BNU has already started developing a new relationship with its franchise partners, the paper says, “asking them to engage with us more deeply and with more focus in a way that is proportionate to perceived risk”.
This includes closer control of admissions practices, in-person visits from university staff to verify student attendance records and more scrutiny of finances and governance.
Recruitment of international students is “heavily restricted”, distance limits are being introduced between a partner’s campus and a student’s term-time address, and BNU has introduced its own student number control system to “ensure that individual partners are able to balance growth aspirations with quality requirements”, the report says.

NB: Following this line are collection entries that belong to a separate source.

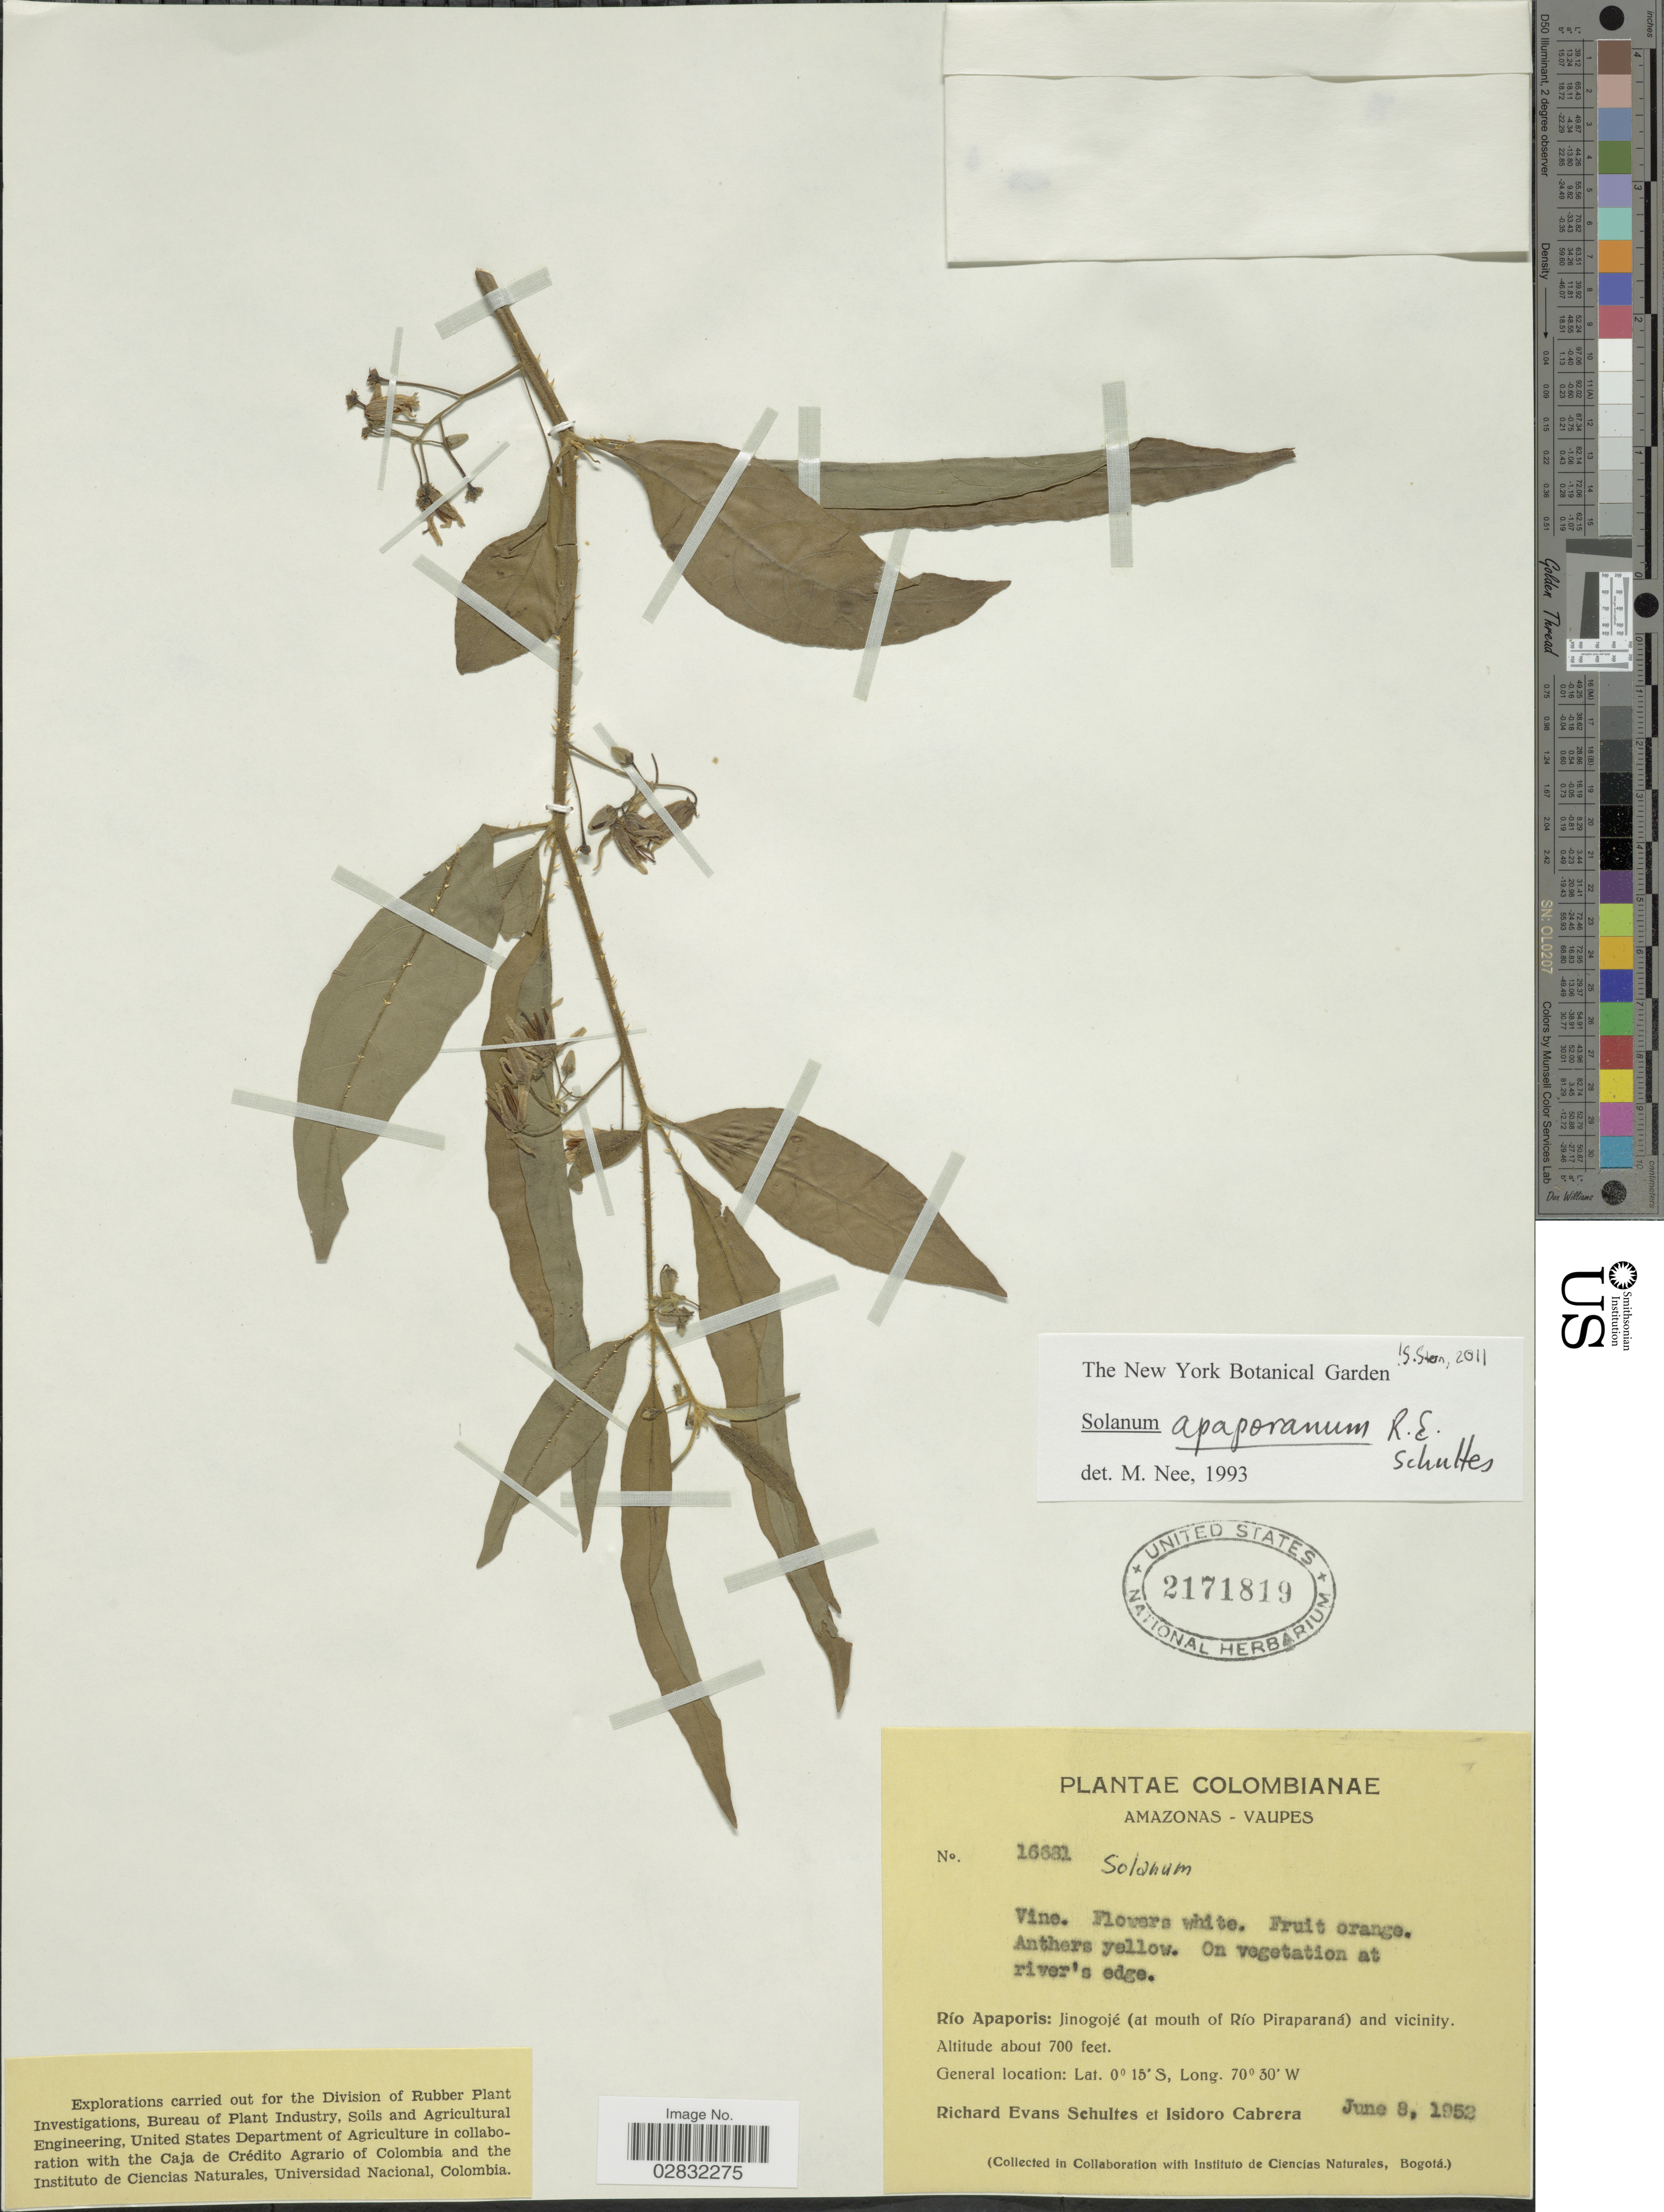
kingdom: Plantae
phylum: Tracheophyta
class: Magnoliopsida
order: Solanales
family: Solanaceae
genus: Solanum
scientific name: Solanum apaporanum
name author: R.E. Schult.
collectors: R. E. Schultes & I. Cabrera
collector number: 16681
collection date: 1952-06-08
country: Colombia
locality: Amazonas - Vaupes, Río Apaporis: Jinogojé (at mouth of Río Pirapanará) and vicinity.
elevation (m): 213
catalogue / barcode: US 2171819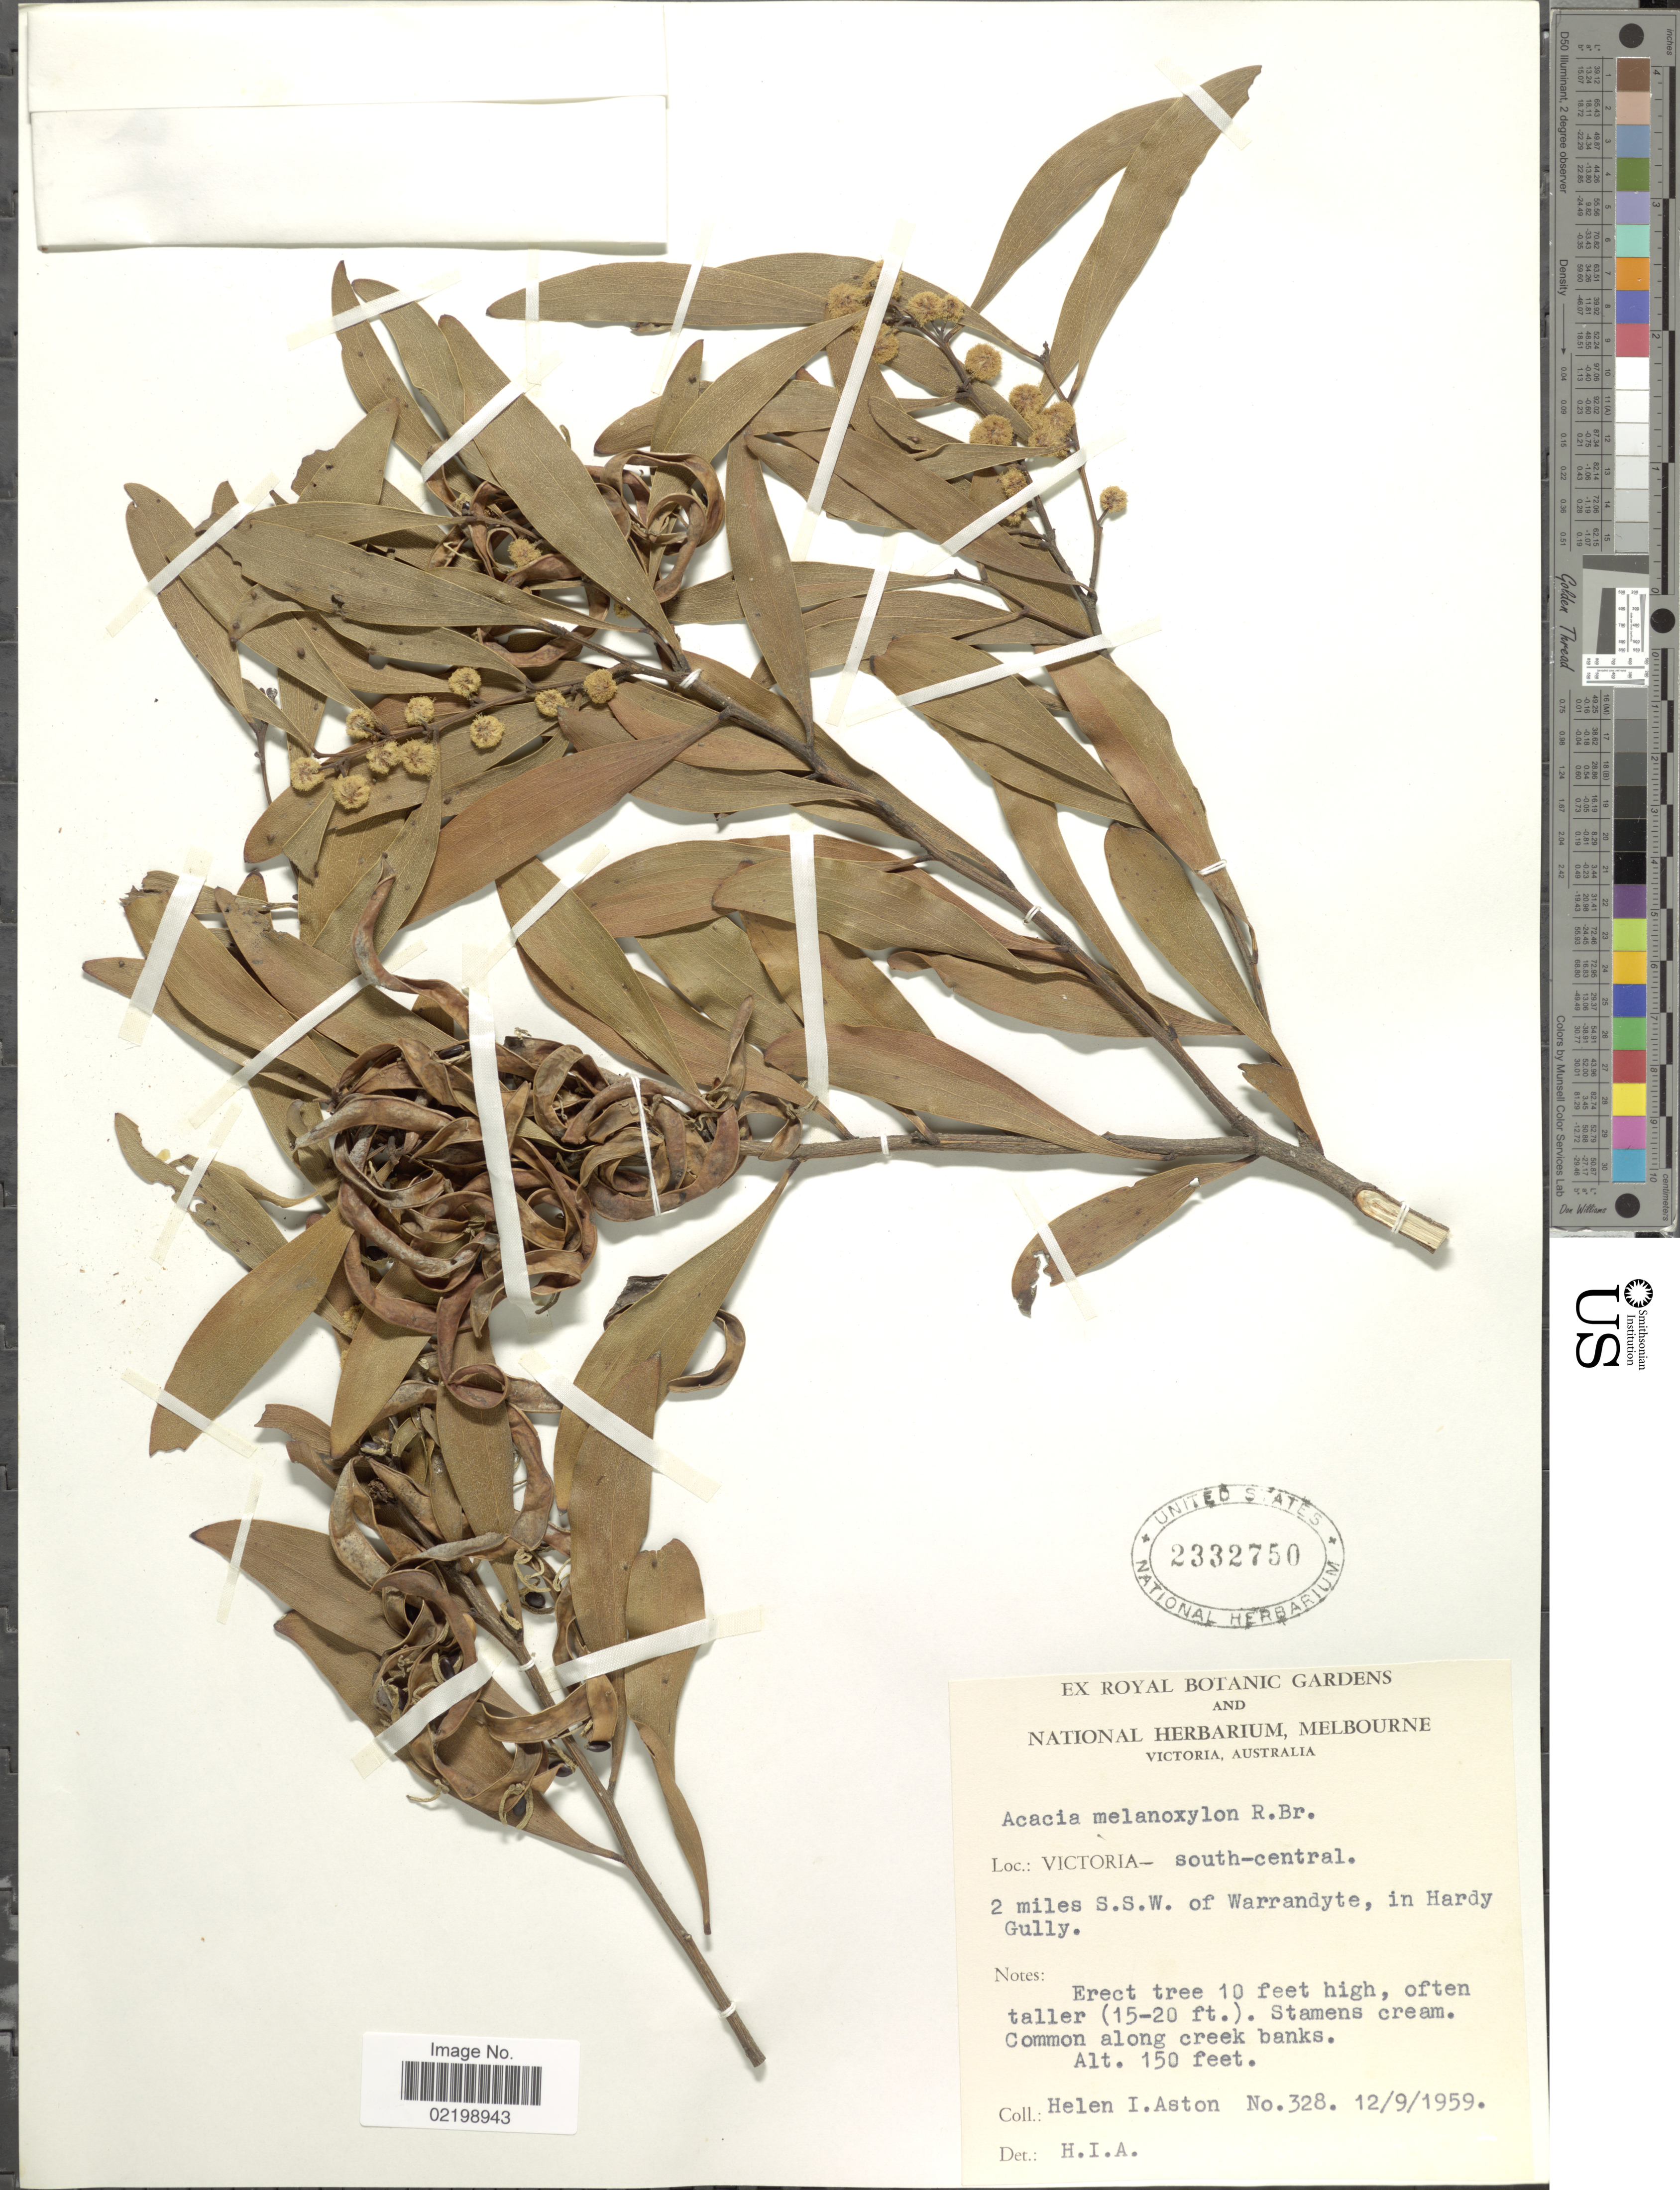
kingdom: Plantae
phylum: Tracheophyta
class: Magnoliopsida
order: Fabales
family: Fabaceae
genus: Acacia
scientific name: Acacia melanoxylon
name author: R. Br.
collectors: H. I. Aston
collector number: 328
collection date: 1959-09-12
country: Australia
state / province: Victoria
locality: Victoria- South-Central, 2 miles S.S.W. of Warrandyte, in Hardy Gully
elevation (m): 46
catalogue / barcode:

But, it adds, action is needed beyond the powers of individual institutions, and it calls for the regulator to step in and register franchisees by collecting a “minimal set of information required to support due diligence – for example, ownership, finances, governance arrangements, registered offices and campus locations”.
Any franchisee not on this OfS’ register would be prohibited by the code of practice from partnering with universities, and the report also calls for the regulator to make available to lead providers any risks it identifies in relation to the institutions they are working with.
Professor Braisby said franchising brought many benefits for “widening participation, enhancing choice and flexibility for students and helping to level the playing field for higher education providers of all types”.
“However, to give greater assurances to stakeholders, we believe franchise provision needs to be managed for the long-term and through collaborative relationships among franchisors and franchisees,” he added.
The changes proposed in the report “would see franchise provision thought of differently”, Professor Braisby said, “not as a threat to the UK’s enviable reputation for quality, but as a different type of delivery model that enables more students to choose and succeed in higher education”.